Chubu Electric Power Company, Incorporated (9502.T) - Growth Opportunities
Chubu Electric Power Company, Incorporated (9502.T) projects an operating revenue of ¥3.55 trillion for fiscal year 2025, representing a 3.2% increase year-over-year. The company is positioning for multi-channel growth driven by renewable investments, grid modernization, and adjacent businesses.- Revenue forecast for FY2025: ¥3.55 trillion (+3.2% YoY)

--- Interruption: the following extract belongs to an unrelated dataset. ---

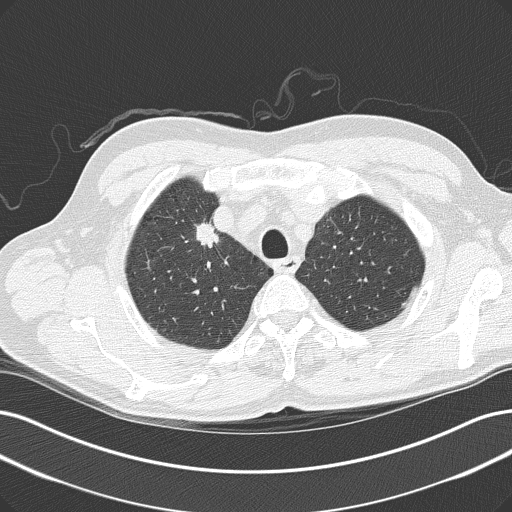
Chest CT (low-dose screening protocol), one axial image. Baseline screening round. Lung window (W 1500 / L -600 HU). Slice 30 of 152 in the series. 512 × 512 image matrix, field of view 365 × 365 mm. Male participant, aged 61 years at enrolment. Current smoker at enrolment.
Lesion marked by an expert reader, box from (x=190, y=221) to (x=246, y=268) px. The screening reader recorded 2 non-calcified nodules or masses ≥4 mm on this exam (right upper lobe, right upper lobe); which of them this box marks is not recorded. Lung cancer was diagnosed 54 days after this screen: adenocarcinoma, NOS, right upper lobe, poorly differentiated (G3), stage IIIB (AJCC 6th edition).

- Targeted profit uplift: Miraiz segment +¥15.0 billion; Power Grid segment +¥15.0 billion
- Capital allocation directed to offshore wind and other renewable projects to diversify generation mix
- Expansion into ancillary businesses - real estate and IT services - to create non-generation revenue streams
- Strategic procurement and operational synergies via partnerships (e.g., JERA) to lower fuel cost volatility
- Infrastructure development (grid reinforcement, smart meters, energy storage) to support long-term demand and reliability
| Metric | Value (JPY) | Notes |
|---|---|---|
| Forecast Operating Revenue (FY2025) | ¥3.55 trillion | Management guidance; +3.2% YoY |
| Miraiz Segment Expected Profit Change | +¥15.0 billion | Growth from ancillary services and energy solutions |
| Power Grid Segment Expected Profit Change | +¥15.0 billion | Grid investments and tariff adjustments |
| Renewable Investment Focus | Offshore wind & onshore renewables | Diversification of generation portfolio |
| Ancillary Business Targets | Real estate, IT services | Complementary revenue diversification |
| Strategic Partnerships | JERA (fuel procurement, operational efficiency) | Improves fuel cost management and supply security |
- Offshore wind pipelines are being developed to add long-term, low-carbon capacity and stabilize generation mix.
- Grid modernization spending is prioritized to integrate variable renewables and enable distributed energy resources.
- Real estate and IT services expansions aim to monetize existing asset base and cross-sell energy solutions.
- Partnerships like JERA provide scale in fuel procurement and potential O&M synergies that reduce unit costs.